[Task details]: Reproduce the lines in the items below, from the line holding "melijk je hamstrings" through the line holding "нить 3,5мм, ячейка", with both of those lines included. Leave the pictures out of your answer.
====================
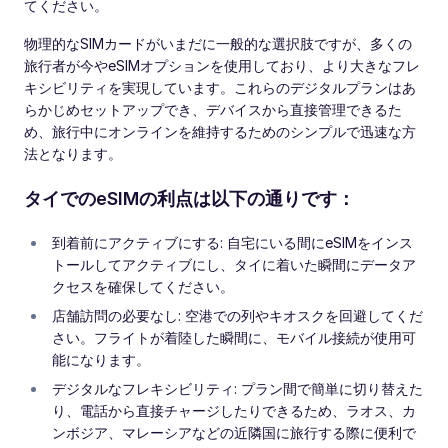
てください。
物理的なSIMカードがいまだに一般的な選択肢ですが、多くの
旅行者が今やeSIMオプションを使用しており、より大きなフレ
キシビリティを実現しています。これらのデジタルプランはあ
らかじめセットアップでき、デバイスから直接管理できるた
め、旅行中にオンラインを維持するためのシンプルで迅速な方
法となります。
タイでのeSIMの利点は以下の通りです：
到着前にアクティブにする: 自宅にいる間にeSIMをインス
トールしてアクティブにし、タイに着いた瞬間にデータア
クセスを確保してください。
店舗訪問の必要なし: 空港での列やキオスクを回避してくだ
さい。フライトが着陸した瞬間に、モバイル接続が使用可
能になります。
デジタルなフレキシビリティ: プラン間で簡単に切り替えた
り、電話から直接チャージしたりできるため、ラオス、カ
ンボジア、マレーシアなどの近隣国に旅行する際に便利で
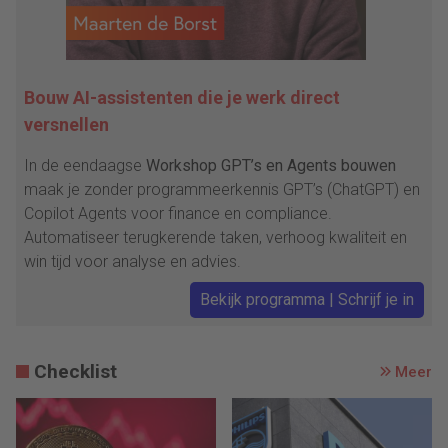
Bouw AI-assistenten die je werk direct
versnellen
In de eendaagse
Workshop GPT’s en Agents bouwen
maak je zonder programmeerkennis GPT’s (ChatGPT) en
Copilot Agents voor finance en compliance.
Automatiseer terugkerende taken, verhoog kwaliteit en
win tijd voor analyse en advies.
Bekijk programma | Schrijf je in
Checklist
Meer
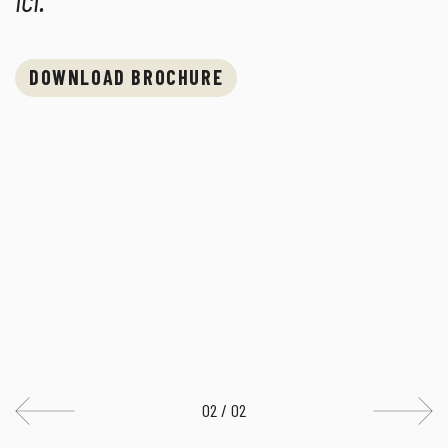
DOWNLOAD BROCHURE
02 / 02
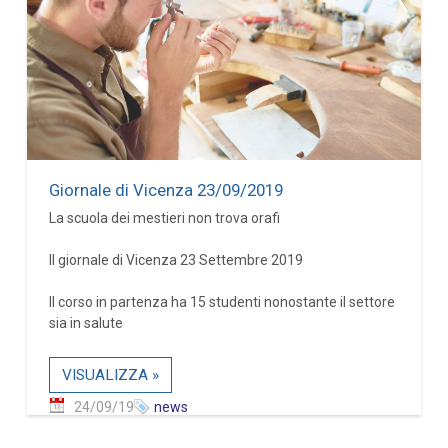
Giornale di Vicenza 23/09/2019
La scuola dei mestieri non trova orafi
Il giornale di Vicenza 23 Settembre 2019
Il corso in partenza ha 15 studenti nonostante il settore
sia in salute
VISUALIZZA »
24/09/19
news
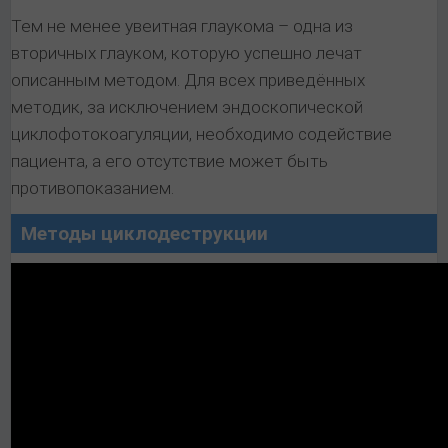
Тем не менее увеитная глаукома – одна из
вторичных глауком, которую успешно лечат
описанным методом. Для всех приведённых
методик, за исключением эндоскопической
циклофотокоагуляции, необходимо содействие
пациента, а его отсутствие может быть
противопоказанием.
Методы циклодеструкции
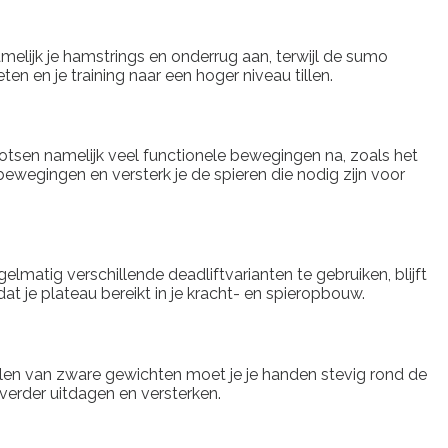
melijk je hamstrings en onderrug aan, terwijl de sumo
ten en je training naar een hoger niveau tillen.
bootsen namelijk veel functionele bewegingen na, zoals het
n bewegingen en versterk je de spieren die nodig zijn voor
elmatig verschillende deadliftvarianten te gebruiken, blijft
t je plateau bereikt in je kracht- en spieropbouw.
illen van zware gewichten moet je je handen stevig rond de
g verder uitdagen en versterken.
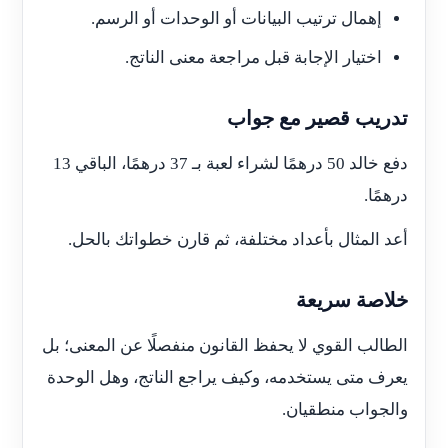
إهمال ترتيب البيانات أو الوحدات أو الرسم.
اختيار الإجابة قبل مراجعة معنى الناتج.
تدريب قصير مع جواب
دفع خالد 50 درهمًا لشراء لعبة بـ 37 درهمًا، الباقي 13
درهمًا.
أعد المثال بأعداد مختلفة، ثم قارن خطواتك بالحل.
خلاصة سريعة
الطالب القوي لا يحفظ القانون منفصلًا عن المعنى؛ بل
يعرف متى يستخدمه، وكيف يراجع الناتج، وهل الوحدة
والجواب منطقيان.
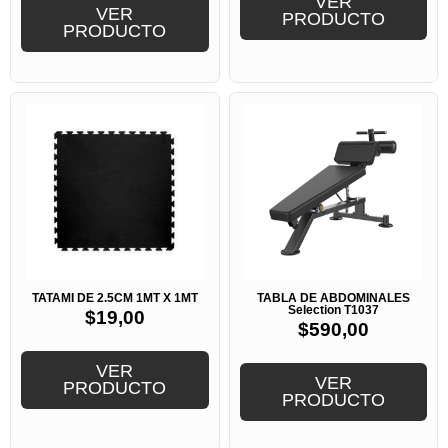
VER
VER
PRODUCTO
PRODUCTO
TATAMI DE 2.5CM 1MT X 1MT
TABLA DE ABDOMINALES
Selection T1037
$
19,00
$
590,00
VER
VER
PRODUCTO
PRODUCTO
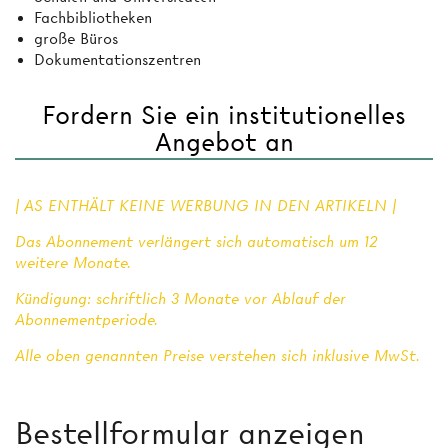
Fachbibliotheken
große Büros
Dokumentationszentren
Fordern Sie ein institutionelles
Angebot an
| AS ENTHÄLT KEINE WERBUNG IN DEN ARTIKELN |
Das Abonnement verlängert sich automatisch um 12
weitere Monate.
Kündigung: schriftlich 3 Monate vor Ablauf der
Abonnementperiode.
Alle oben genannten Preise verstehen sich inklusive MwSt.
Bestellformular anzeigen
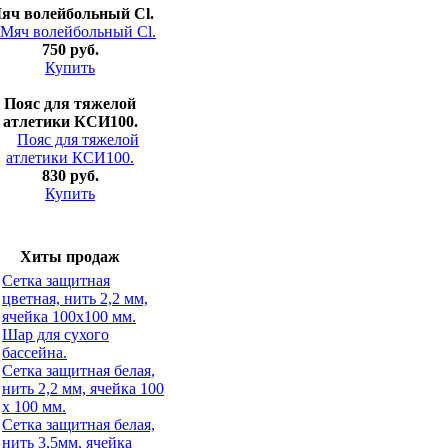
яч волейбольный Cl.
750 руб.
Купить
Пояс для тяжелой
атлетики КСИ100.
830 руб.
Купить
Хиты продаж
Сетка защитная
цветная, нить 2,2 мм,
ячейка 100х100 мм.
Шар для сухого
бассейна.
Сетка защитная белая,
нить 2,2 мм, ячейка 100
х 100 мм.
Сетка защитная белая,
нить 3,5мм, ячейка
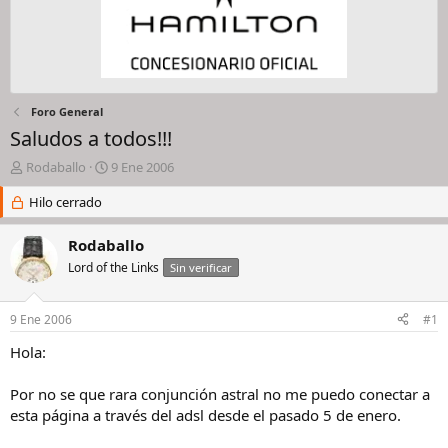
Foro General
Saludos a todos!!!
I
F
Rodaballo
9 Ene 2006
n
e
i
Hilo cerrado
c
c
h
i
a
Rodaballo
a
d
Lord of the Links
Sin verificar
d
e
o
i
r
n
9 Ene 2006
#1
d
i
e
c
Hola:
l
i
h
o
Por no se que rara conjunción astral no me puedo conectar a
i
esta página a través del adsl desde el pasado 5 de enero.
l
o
====================
[Result of this task]:
melijk je hamstrings en onderrug aan, terwijl de sumo
ten en je training naar een hoger niveau tillen.
bootsen namelijk veel functionele bewegingen na, zoals het
n bewegingen en versterk je de spieren die nodig zijn voor
elmatig verschillende deadliftvarianten te gebruiken, blijft
t je plateau bereikt in je kracht- en spieropbouw.
illen van zware gewichten moet je je handen stevig rond de
g verder uitdagen en versterken.
إهمال ترتيب البيانات أو الوحدات أو الرسم.
اختيار الإجابة قبل مراجعة معنى الناتج.
تدريب قصير مع جواب
دفع خالد 50 درهمًا لشراء لعبة بـ 37 درهمًا، الباقي 13
درهمًا.
أعد المثال بأعداد مختلفة، ثم قارن خطواتك بالحل.
خلاصة سريعة
الطالب القوي لا يحفظ القانون منفصلًا عن المعنى؛ بل
يعرف متى يستخدمه، وكيف يراجع الناتج، وهل الوحدة
والجواب منطقيان.
VER
VER
PRODUCTO
PRODUCTO
TATAMI DE 2.5CM 1MT X 1MT
TABLA DE ABDOMINALES
Selection T1037
$
19,00
$
590,00
VER
VER
PRODUCTO
PRODUCTO
Fachbibliotheken
große Büros
Dokumentationszentren
Fordern Sie ein institutionelles
Angebot an
| AS ENTHÄLT KEINE WERBUNG IN DEN ARTIKELN |
Das Abonnement verlängert sich automatisch um 12
weitere Monate.
Kündigung: schriftlich 3 Monate vor Ablauf der
Abonnementperiode.
Alle oben genannten Preise verstehen sich inklusive MwSt.
Bestellformular anzeigen
яч волейбольный Cl.
750 руб.
Купить
Пояс для тяжелой
атлетики КСИ100.
830 руб.
Купить
Хиты продаж
Сетка защитная
цветная, нить 2,2 мм,
ячейка 100х100 мм.
Шар для сухого
бассейна.
Сетка защитная белая,
нить 2,2 мм, ячейка 100
х 100 мм.
Сетка защитная белая,
нить 3,5мм, ячейка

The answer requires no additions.